The People, Yes

As our cover package of articles suggests, the Democrats triumphed in 2006 not just because of Iraq and Republican blunders running the gamut from Katrina to macaca, but because Democrats at last ran as economic populists. Although the economy was not considered Topic A by the pundit class, nearly every Democrat who picked up a Republican seat articulated the economic distress felt by regular people.

Populists get bad press. The New York Times, exploring the surprising role of populism in a front-page piece November 12, wrote an odd headline: "For Incoming Democrats, Populism Trumps Ideology." But populism is an ideology -- the ideology of using government to help regular people and counteract the financially powerful.

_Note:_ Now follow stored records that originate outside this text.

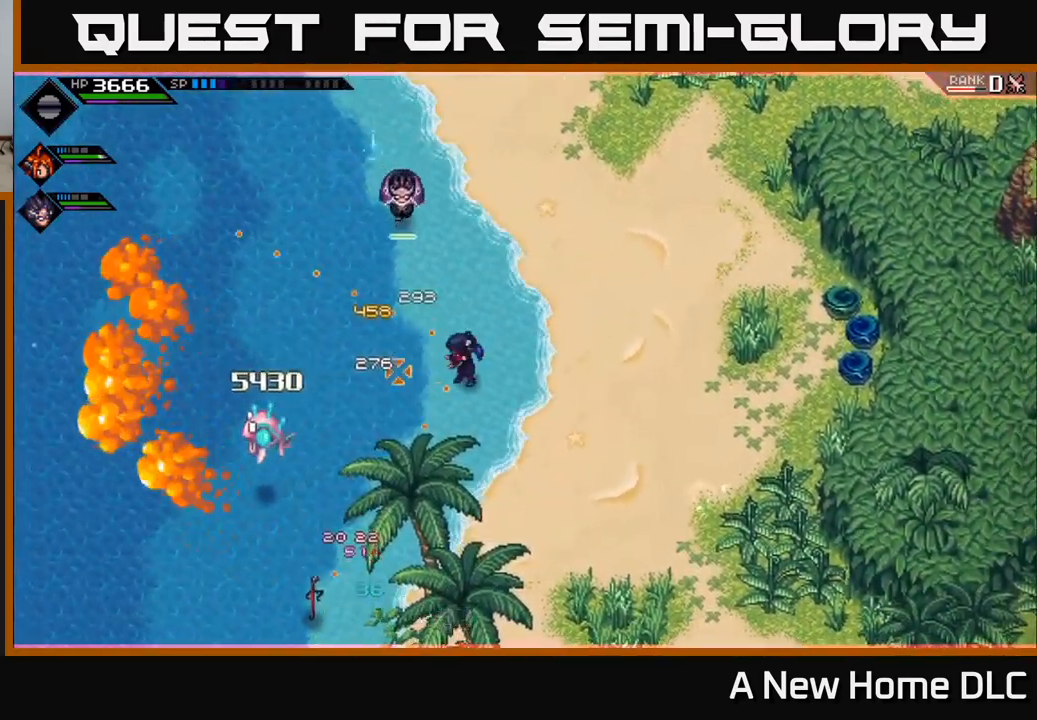
{"buttons": [], "left_stick": "right", "right_stick": "center", "events": [[50, "right_stick", "down-left"], [117, "right_stick", "center"]]}
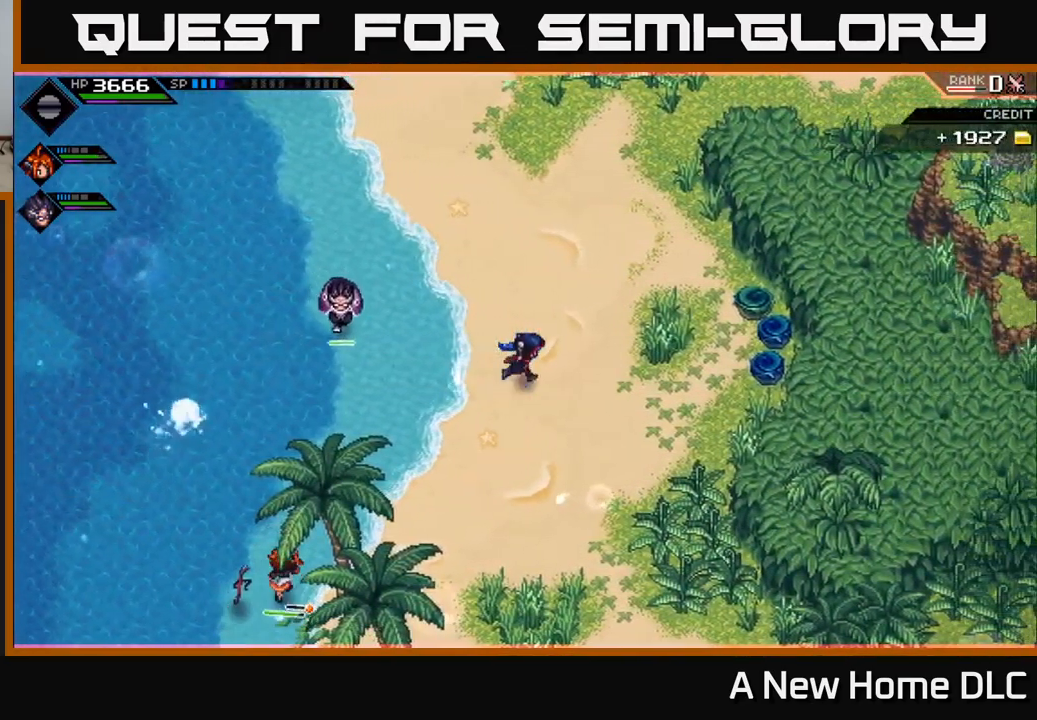
{"buttons": [], "left_stick": "down-left", "right_stick": "center", "events": [[234, "left_stick", "down"], [334, "left_stick", "down-left"]]}
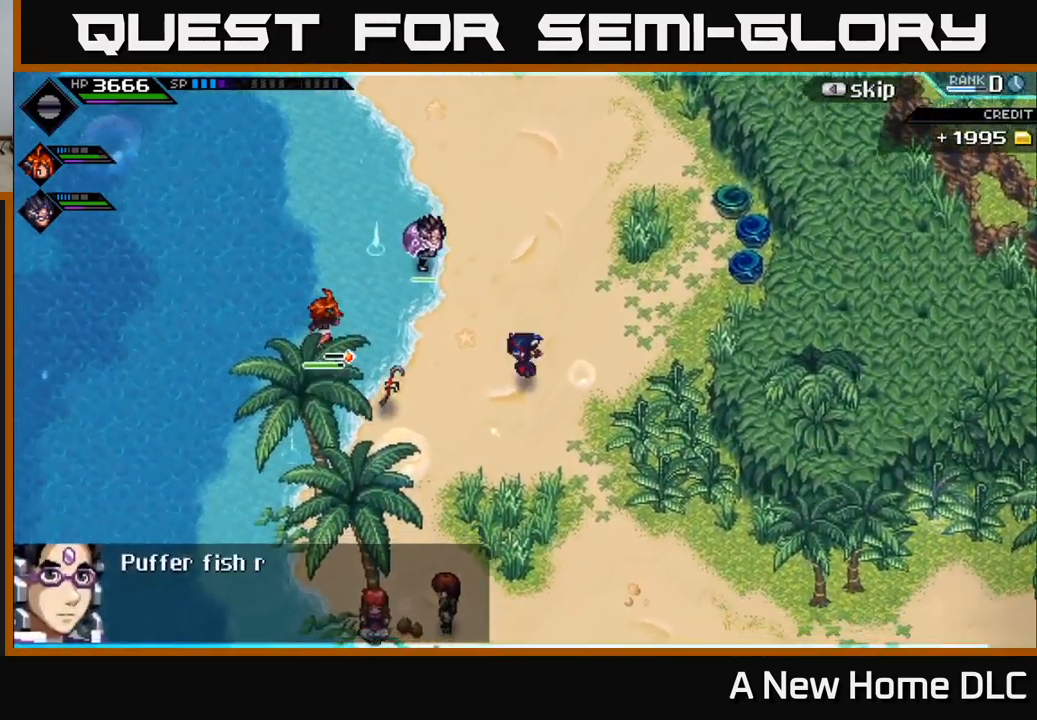
{"buttons": [], "left_stick": "down", "right_stick": "center", "events": [[400, "left_stick", "down"]]}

Populism can have an ugly face when it scapegoats immigrants for the pocketbook distress of ordinary folks, rather than placing the blame where it belongs -- on the politically dominant financial elite. Lou Dobbs' bestselling book, The War on the Middle Class, is marred by streaks of nativism, which also infected the original populist movement of the 1890s. But the press too readily puts all populism in this category, just as it disparages class warfare -- as if top-down class warfare were not what we have today in America. The progressive populism of the New Deal was salutary class warfare of regular Americans against economic royalists. This brand, which resonates in the politics of a Sherrod Brown, is precisely the antidote to nativism.

Now that Democrats have recovered their economic souls, can they deliver? Nancy Pelosi and Harry Reid have identified the low-hanging fruit: Raise the federal minimum wage. Require a genuine prescription drug benefit under public Medicare. For Democrats, it is heads--I win, tails--you lose. Bush can sign these bills, bending to Democratic leadership on pocketbook issues. Or he can veto them, nicely demonstrating the difference between the parties.

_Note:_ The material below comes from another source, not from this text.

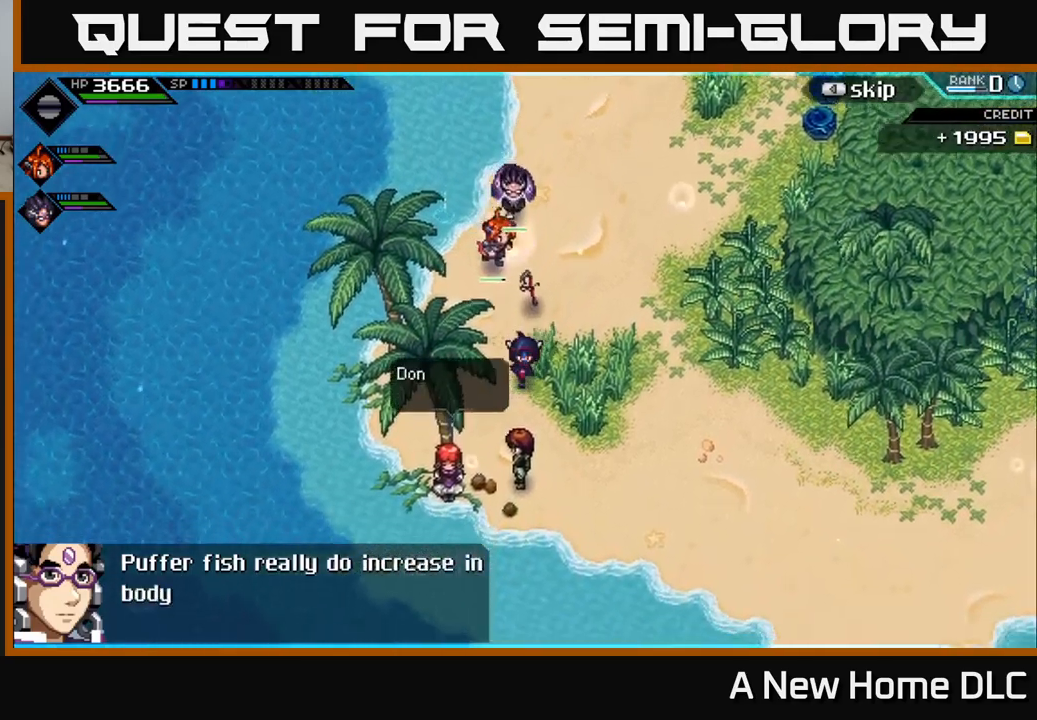
{"buttons": [], "left_stick": "center", "right_stick": "center", "events": [[300, "left_stick", "down-right"], [450, "left_stick", "center"]]}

But these measures don't fundamentally change the dynamics of the deregulated, privatized, and globalized economy that has been undermining economic security for three decades. To reverse the misfortunes of the broad, working middle class, Democrats would need to reinvent the managed capitalism that thrived between the late 1940s and early 1970s. That would mean re-regulating much of the economy, and tying trade to decent social standards, so that a managed economy at home is not undermined by laissez-faire globally. This is not as radical as it sounds. Bill Clinton actually included labor standards in two bilateral trade deals with Cambodia and Jordan, though neither had adequate teeth.

However, populist Democrats run up against not just Republicans, but many in their own party. Ironically, free-traders Rahm Emanuel, who heads the Democratic Congressional Campaign Committee, and Chuck Schumer, his Senate counterpart, helped scores of fair-trade Democrats like Sherrod Brown oust Republicans and gain influence in the Democratic caucus.

Opinion elites are alarmed by this influence. The Times editorial of November 13, "Truth About the Trade Deficit," warned against Democratic "protectionism," adding, "The surest way to make American businesses more competitive -- and workers more secure -- is to resolve the nation's health-care mess. And the government needs to update and strengthen the safety net for workers who are hurt by global competition."

But while universal health insurance and other social protections would be a fine start, they would not reverse the drag on wages caused by the alliance between slave-labor factories in China and U.S. retailers like Wal-Mart. They would not address other nations' mercantilist policies, willingly enabled by U.S. trade deals, that subsidize the export of entire American industries. Legislating public subsidies for well-paid human-service jobs to replace good factory jobs lost to trade and automation would require not just a stronger "safety net" but a quantum leap in social outlay. And Apollo-scale industrial policies to create new technologies and new high-wage domestic jobs would require Washington to disavow the very World Trade Organization it invented.

There's nothing nativist about a trade regime that helps workers, both in the third world and at home, gain more of the fruits of their productivity. But the United States would first need to change its core trade strategy from one dominated by corporate interests to one that addresses the well-being of citizens, just as our domestic social compact once did. It will be invigorating to watch the freshman class of populists lead on these issues but it will take even more of a political transformation before they prevail.